FRAGMENTO
Por el Padre Martín Ponce De León
Una vez más, Señor, me encuentro ante ti y, muy bien no sé cómo decirte lo que siento.
Quisiera hablarte de este nuevo año que está comenzando, pero me resulta imposible no hablarte de lo sucedido en Venezuela.
Sin lugar a dudas, se están viviendo situaciones, en extremo, delicadas y no sé que debo decirte.
La realidad de 6 u 8 millones de exiliados era una voz demasiado poderosa como para no ser tenida en cuenta.
La existencia de casi mil “presos políticos” era una realidad que decía que algo no estaba bien.
La voz que dice “Ahora nos ocuparemos nosotros de reestablecer el orden y la transición” no deja de ser una voz preocupante.
La intervención militar en un país ajeno, para resolver lo que se consideraba un problema, no deja de ser una situación altamente preocupante.
Por ello es que, Señor, muy bien no sé lo que debo decirte.
Las noticias no informan si los “bombardeos selectivos” causaron pérdidas de vidas humanas (daños colaterales) y ello es evidente puesto que la historia es narrada, hasta el momento, por una única campana.

DATOS DEL EJERCICIO
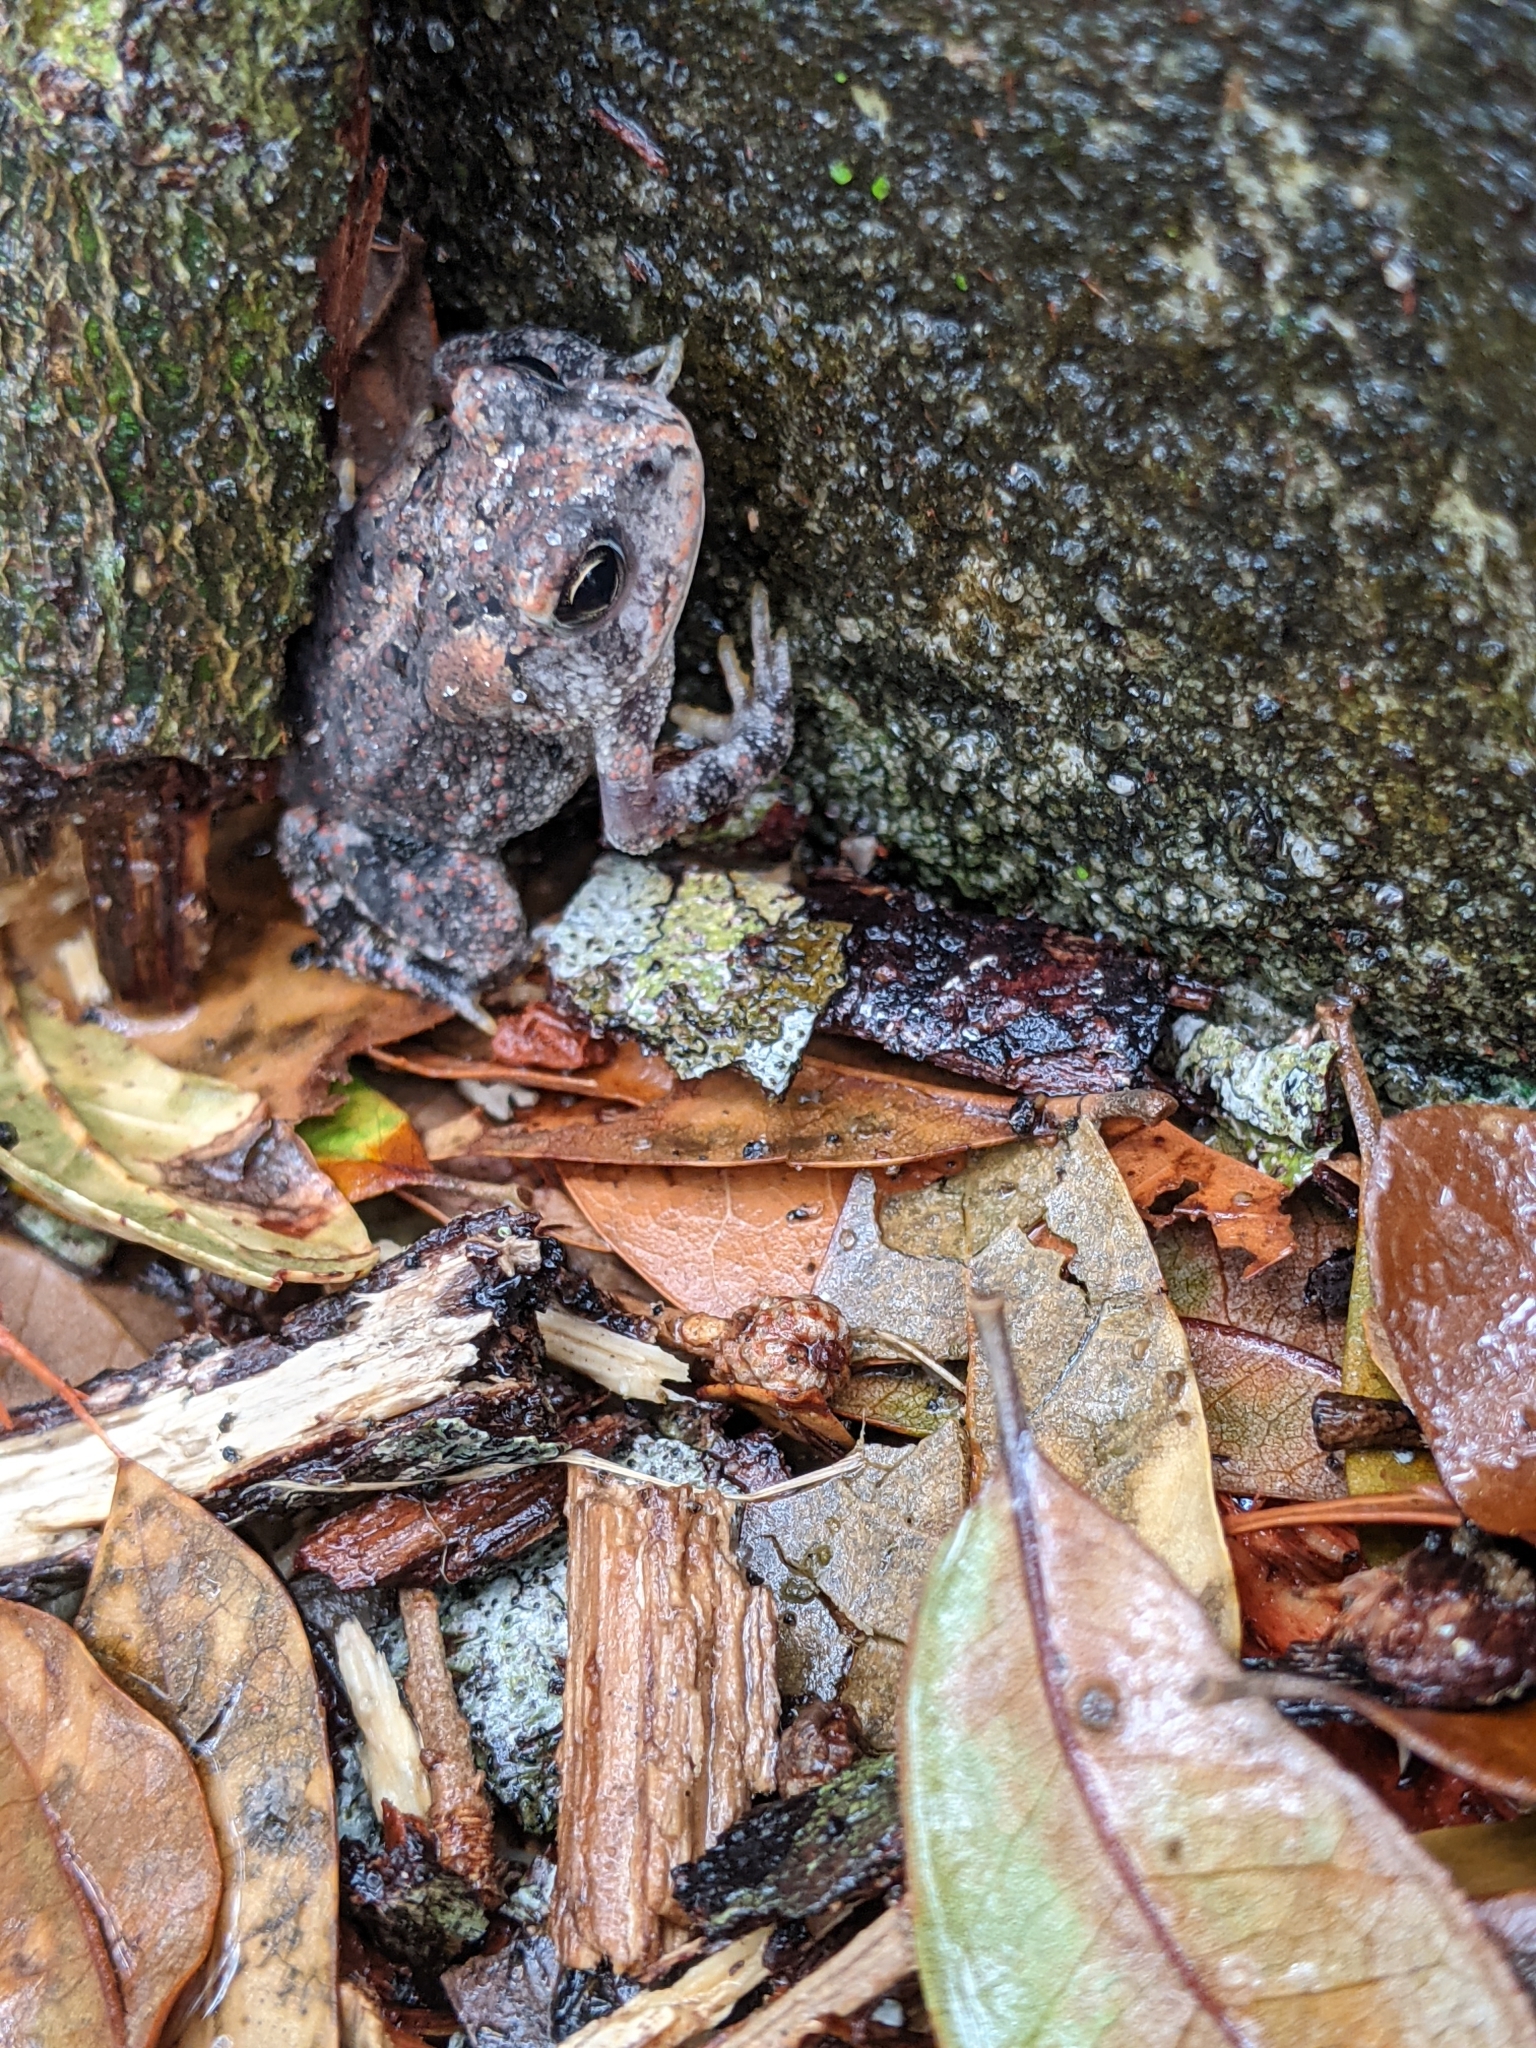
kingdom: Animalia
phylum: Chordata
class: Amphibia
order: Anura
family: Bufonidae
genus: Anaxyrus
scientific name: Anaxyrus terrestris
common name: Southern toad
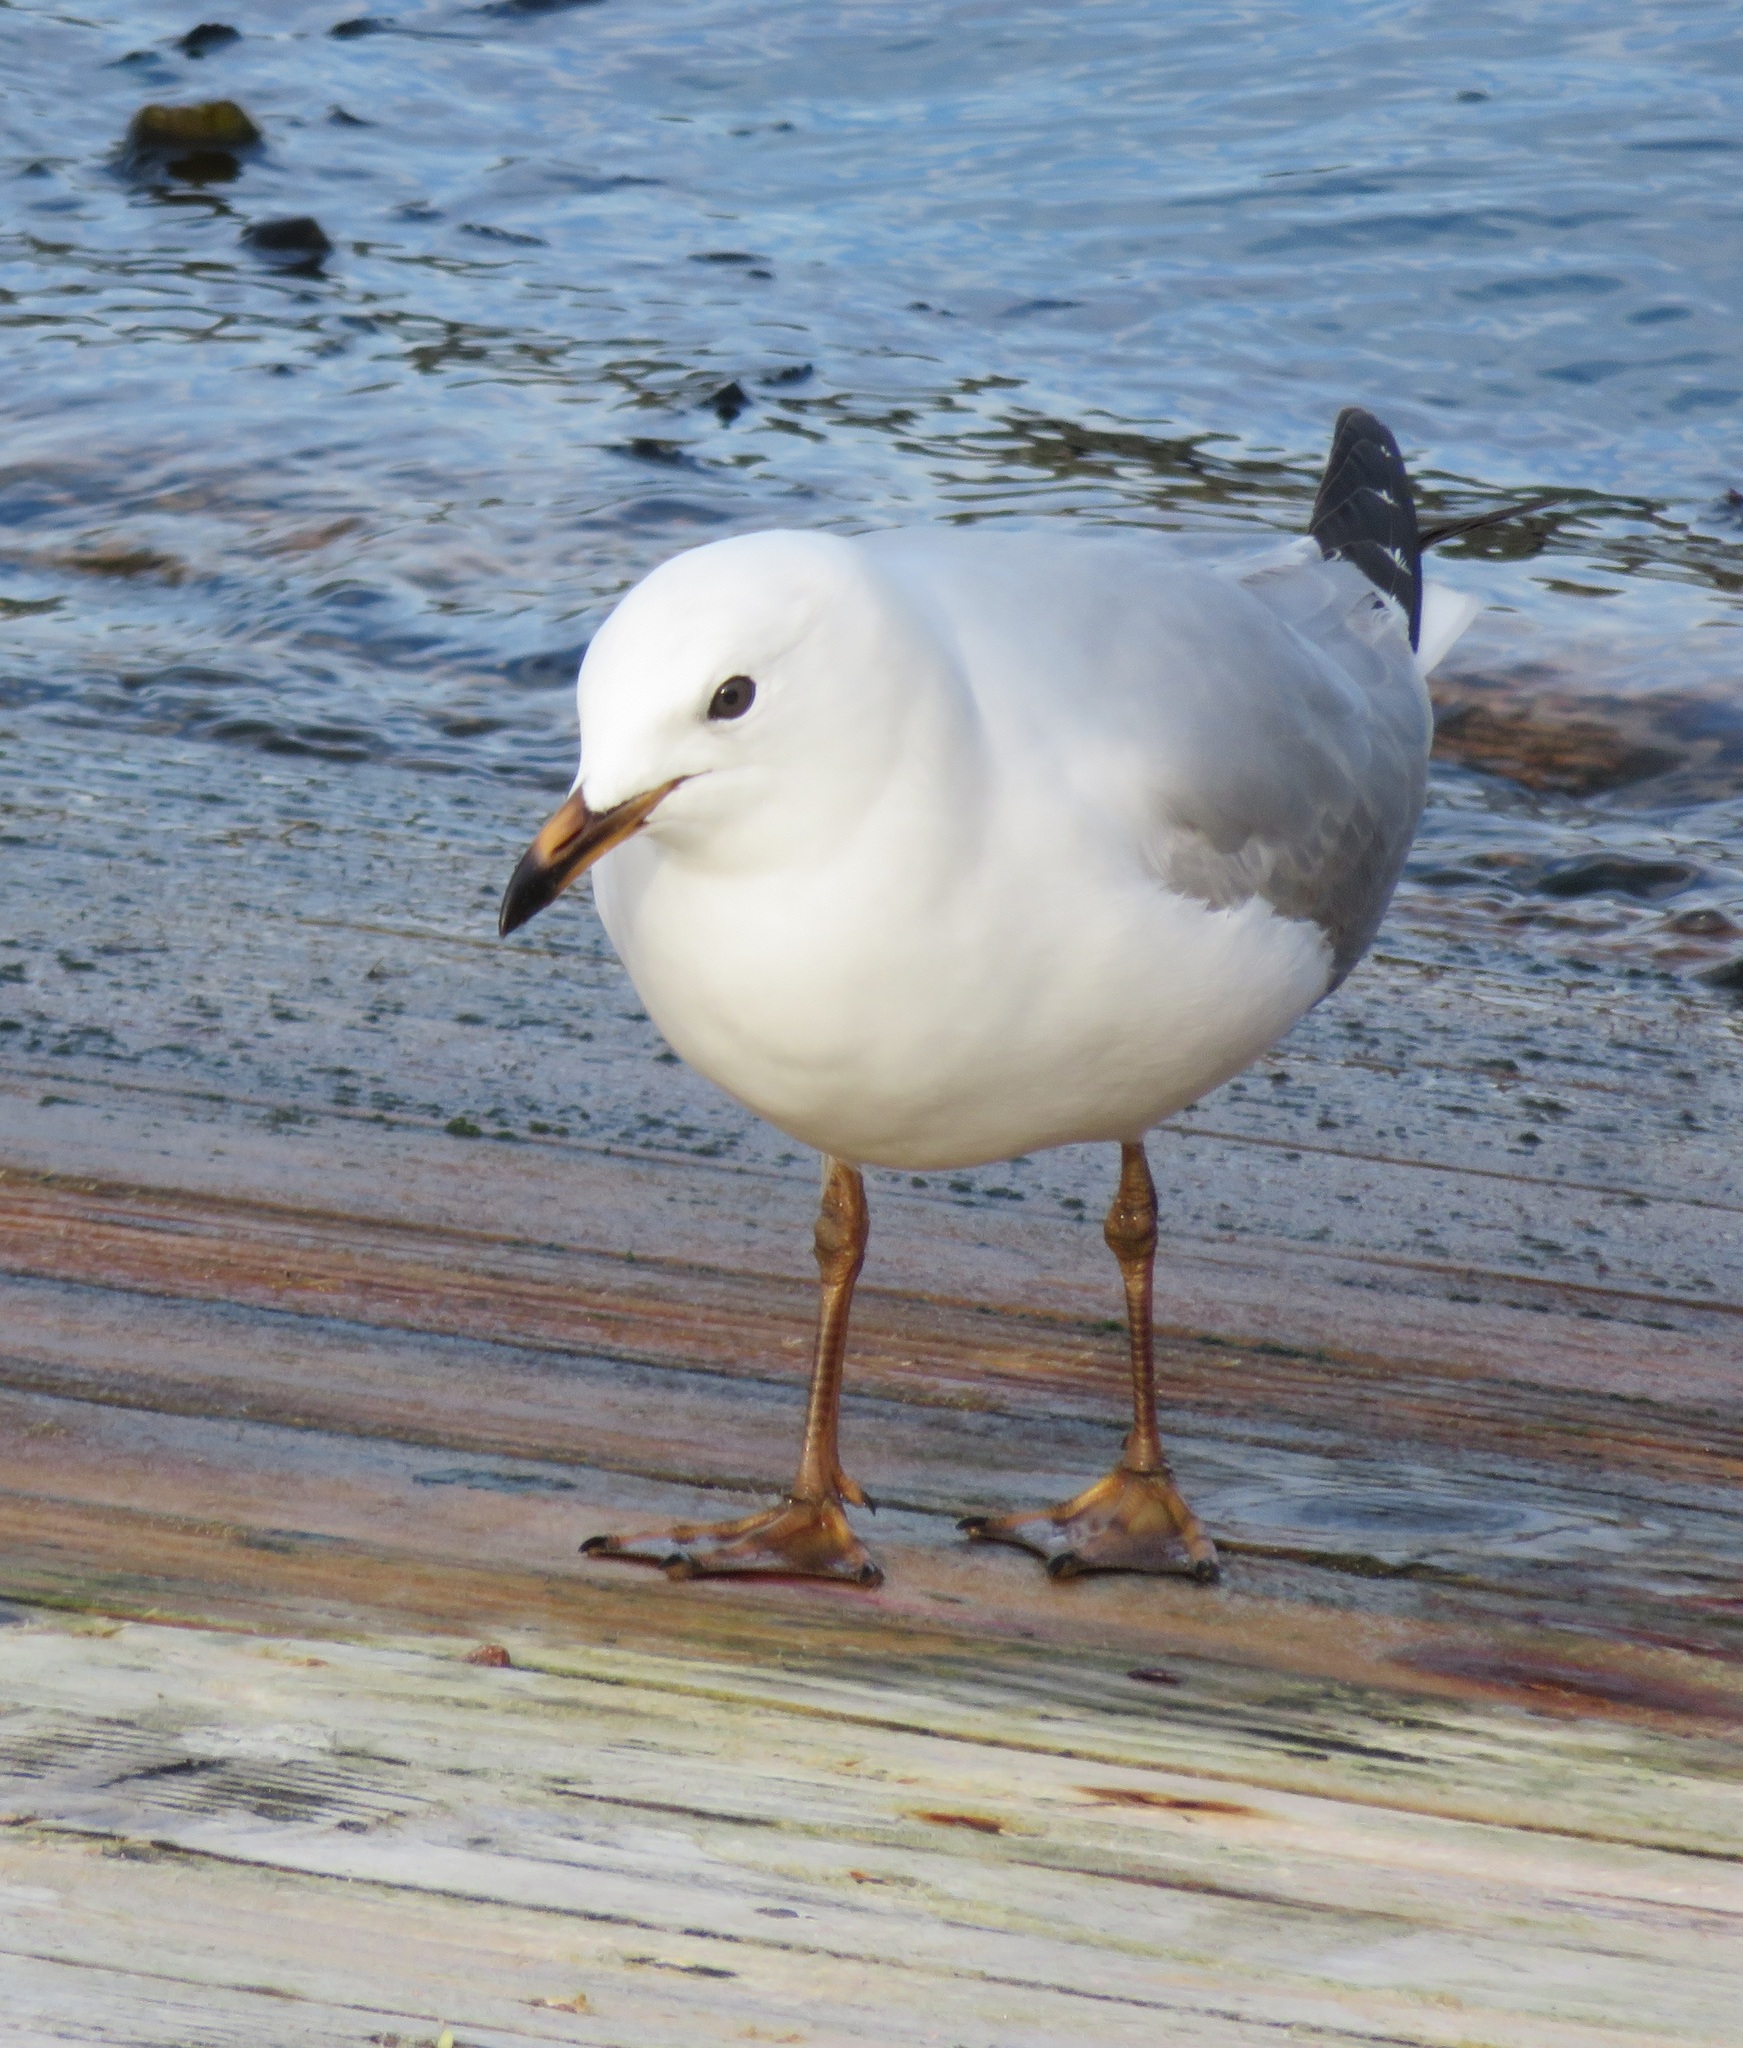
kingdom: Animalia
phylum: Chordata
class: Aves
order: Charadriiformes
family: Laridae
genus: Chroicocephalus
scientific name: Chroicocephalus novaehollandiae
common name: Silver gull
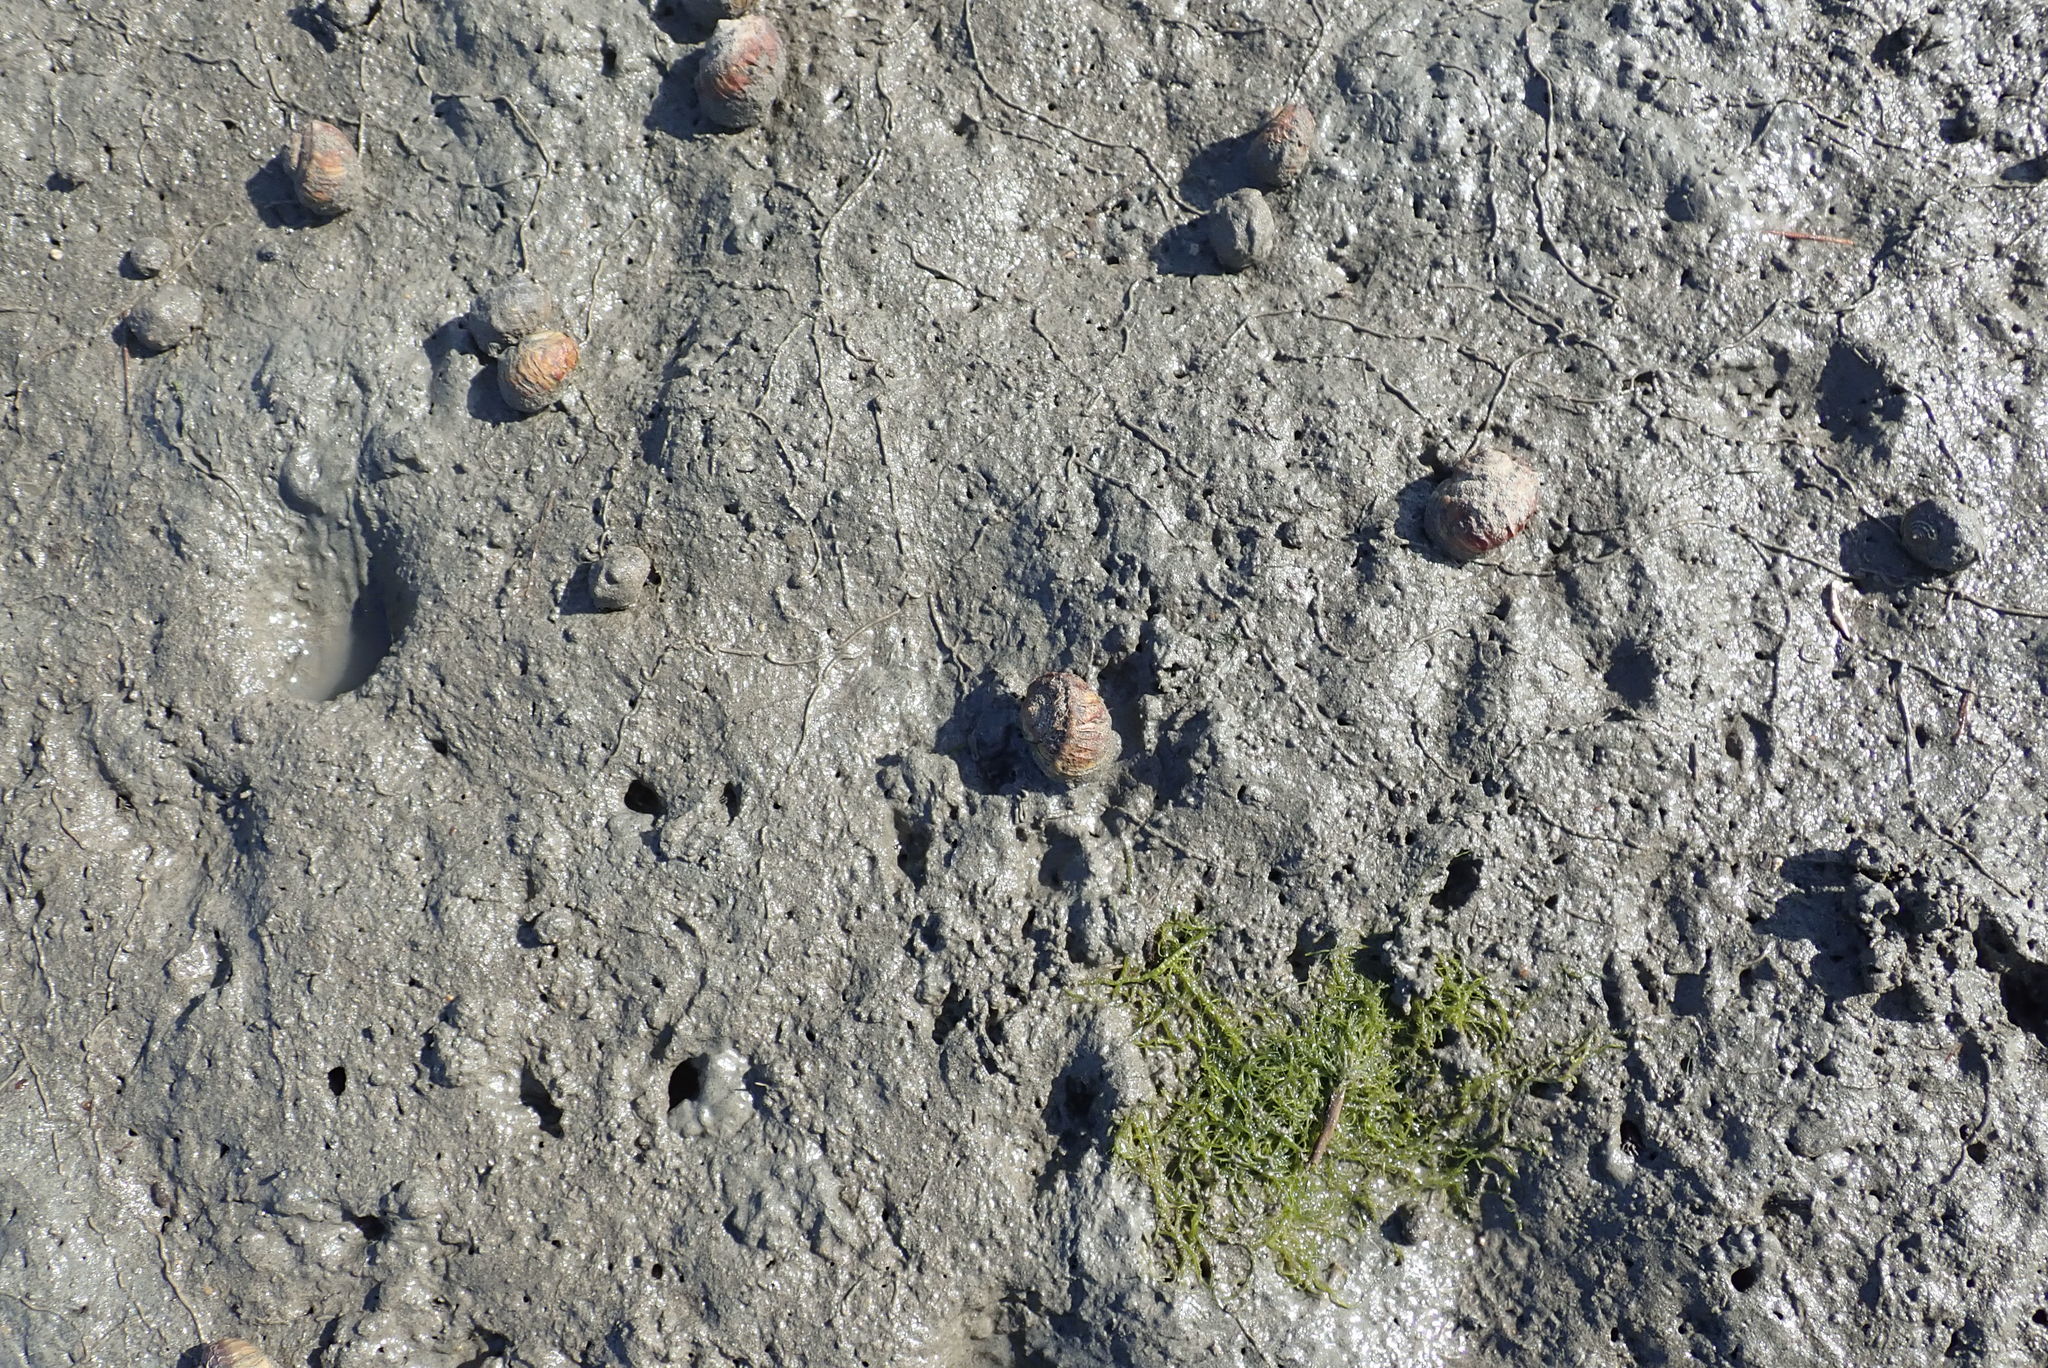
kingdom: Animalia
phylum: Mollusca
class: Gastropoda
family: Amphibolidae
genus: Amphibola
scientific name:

LA CONSIGNA
Escribe la continuación de la oración sobre lo sucedido en Venezuela, empezando justo después de su última frase.

TU RESPUESTA
Mientras se escuchan algunas voces que hacen sentir su descontento ante lo que consideran un ataque a la “libre determinación de los pueblos”, otras voces, aún, mantienen silencio frente a lo sucedido y otras voces apoyan lo acontecido. Ello es lo que, la realidad dice, siempre, sobre lo que sucede. Algunos apoyan, otros censuran y otros callan.
Lo único que se me ocurre decirte es: PAZ.
Sí, que todo sea un paso para la paz. Que no haya más violencia o represión.
Que todo sea para que ese pueblo pueda disfrutar de la paz que ofrece la fraternidad.
Que esa paz permita crecer la unidad y ello construya prosperidad.
Que muchos decidan volver a apostar por su patria y unir sus esfuerzos por la paz.
Que no crezcan las divisiones y los antagonismos. La paz construye unidad.
Que no sea tiempo de revanchas o de rencores sino de mirar juntos en una misma dirección.
Que puedan volver los muchos que se han ido sin temores y con deseos de reconstruir lo que, por diversas razones, habían abandonado.
Que, por sobre intereses particulares, sea un tiempo para la búsqueda del bien común.
Es un tiempo donde serás muy necesario para cicatrizar heridas y permitir sueños.
Serás muy necesario para que, entre todos, sin ayuda externa o interesada, busquen sus mejores caminos para que todos tengan las oportunidades necesarias para volver a ilusionarse.
Serás muy necesario para recuperar lo perdido y superar enfrentamientos.
Serás muy necesario para que se pierdan los temores y crezca la unidad y la libertad.
Si, Señor, es todo lo que se me ocurre decirte.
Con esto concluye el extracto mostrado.